Il lato del generale Haftar, dominus di Bengasi, è anche il lato scelto dalla Russia per prendere posizione in Libia in opposizione all’America (di prima del voto, s’intende). Come in altri teatri d’operazione, anche in Libia l’Amministrazione Trump e la Russia di Vladimir Putin potrebbero trovarsi presto dalla stessa parte, o perlomeno non contrapposti.
Il presidente Trump dovrà anche prendere una posizione sul dossier siriano, che è stato citato molto poco durante la campagna elettorale. Aron Lund, uno dei migliori esperti di Siria in circolazione, a ottobre ha interpellato una moltitudine di ex ufficiali della Casa Bianca, del dipartimento di Stato e del Pentagono per capire come entrambi i candidati alle presidenziali americane stessero approcciando la questione e ha scritto due brevi paper per il think tank Carnegie.
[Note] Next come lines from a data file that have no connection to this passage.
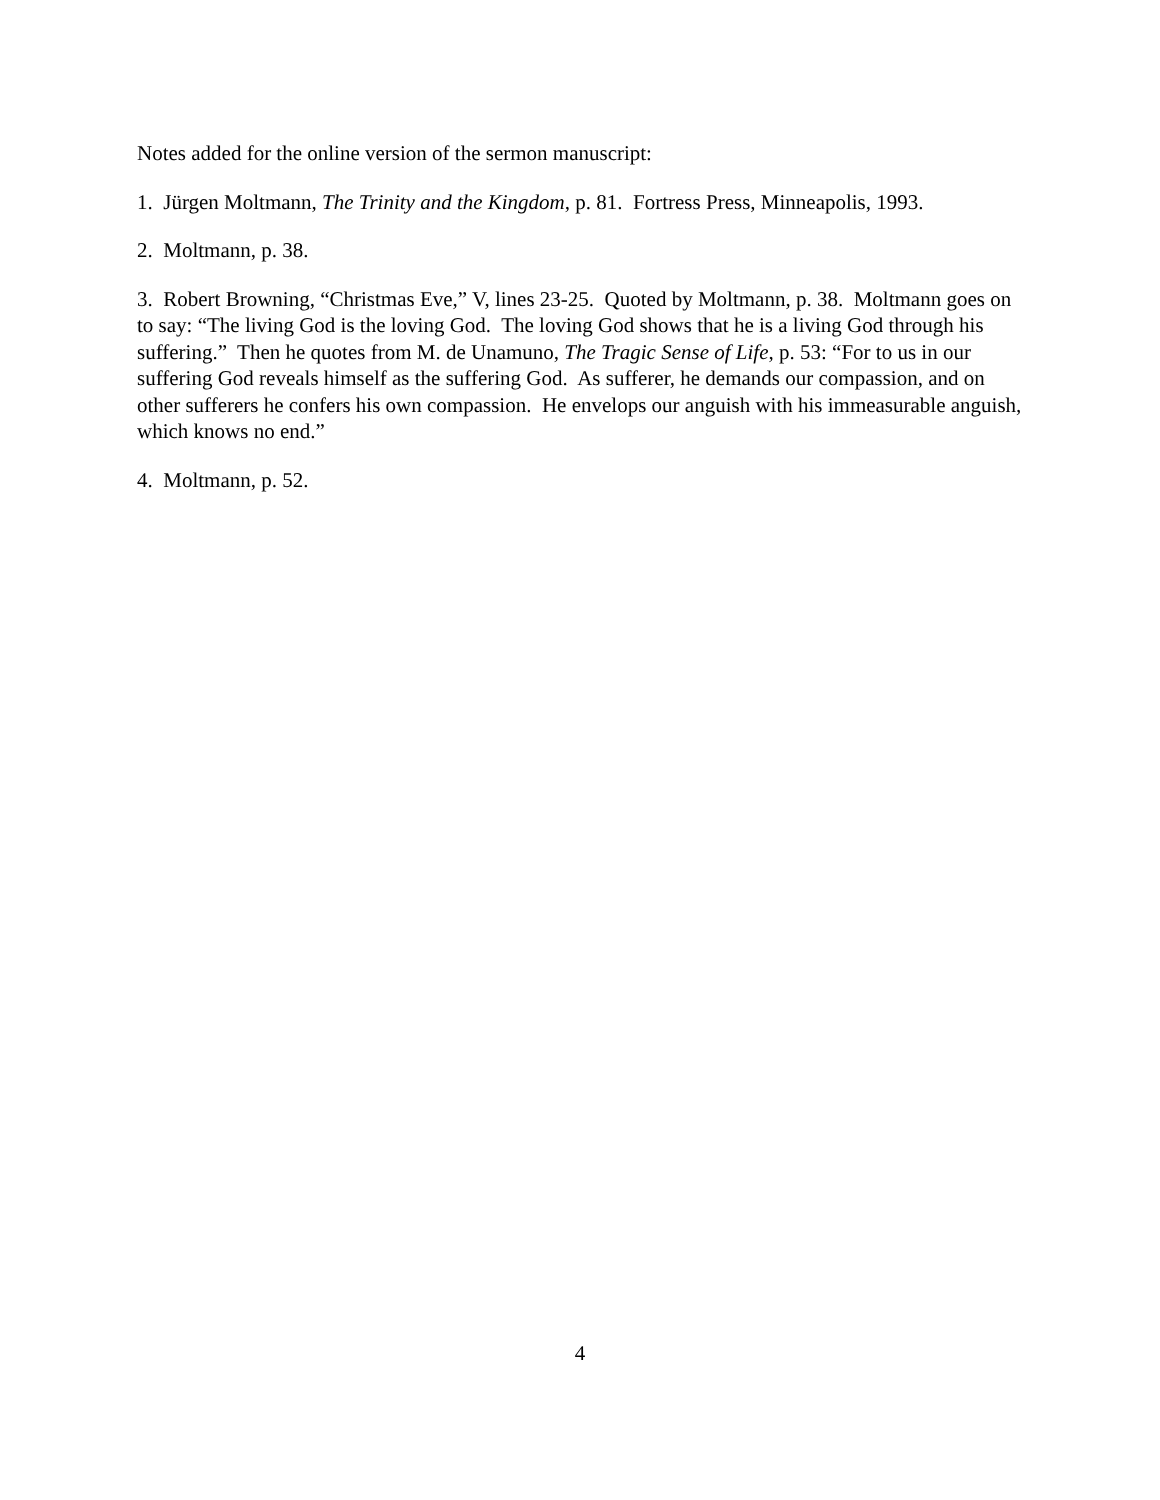Notes added for the online version of the sermon manuscript:
1. Jürgen Moltmann, The Trinity and the Kingdom, p. 81. Fortress Press, Minneapolis, 1993.
2. Moltmann, p. 38.
3. Robert Browning, “Christmas Eve,” V, lines 23-25. Quoted by Moltmann, p. 38. Moltmann goes on to say: “The living God is the loving God. The loving God shows that he is a living God through his suffering.” Then he quotes from M. de Unamuno, The Tragic Sense of Life, p. 53: “For to us in our suffering God reveals himself as the suffering God. As sufferer, he demands our compassion, and on other sufferers he confers his own compassion. He envelops our anguish with his immeasurable anguish, which knows no end.”
4. Moltmann, p. 52.
4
In generale Trump asseconda l’inclinazione popolare a ridurre l’impegno degli Stati Uniti all’estero – secondo un sondaggio Pew fatto a maggio il 41 per cento degli americani pensa che l’America faccia troppo per risolvere problemi al di fuori dei propri confini, contro un 27 per cento che pensa faccia troppo poco. E’ una posizione condivisa con entrambi i suoi predecessori, George W. Bush e Barack Obama, che durante la campagna elettorale hanno annunciato una politica isolazionista e poi però, costretti dalle circostanze, si sono dovuti rimangiare la promessa. Trump non dice “isolazionismo”, ma rende il concetto con l’espressione: “America First”. Inoltre non è per nulla d’accordo con l’idea di un regime change a Damasco per rimpiazzare il presidente attuale Bashar el Assad con qualcuno che possa cominciare una stagione di riconciliazione con l’opposizione armata non jihadista. Infine, non c’è alcuna apertura di credito verso i ribelli, che non sono tutti jihadisti, ma vengono trattati come tali: “Non sappiamo chi sono”, ha detto Trump a un comizio. Queste tre linee politiche, isolazionismo, no al regime change e no ai ribelli, espresse durante la campagna elettorale, hanno vinto di nuovo il favore e il sostegno della Russia.
Durante il dibattito televisivo tra vicepresidenti che si è tenuto il 4 ottobre il vice di Trump, Mike Pence, ha detto di essere a favore di una “safe zone” in Siria protetta dall’aviazione americana, e che “le provocazioni di Putin devono essere affrontate con la forza” e anche che se Mosca “continua ad appoggiare gli attacchi barbarici contro Aleppo, allora le Nazioni Unite dovrebbero essere pronte a colpire obiettivi militari del regime di Assad”. Dopo il dibattito Pence ha continuato a dire che lui e Trump erano d’accordo sulla necessità per l’America di essere coinvolta nella creazione di una zona sicura dentro la Siria – il che porterebbe a una contrapposizione inevitabile con Assad e con Putin – ma il 9 ottobre Trump lo ha contraddetto: “Non ci siamo parlati e non sono d’accordo”, ha detto.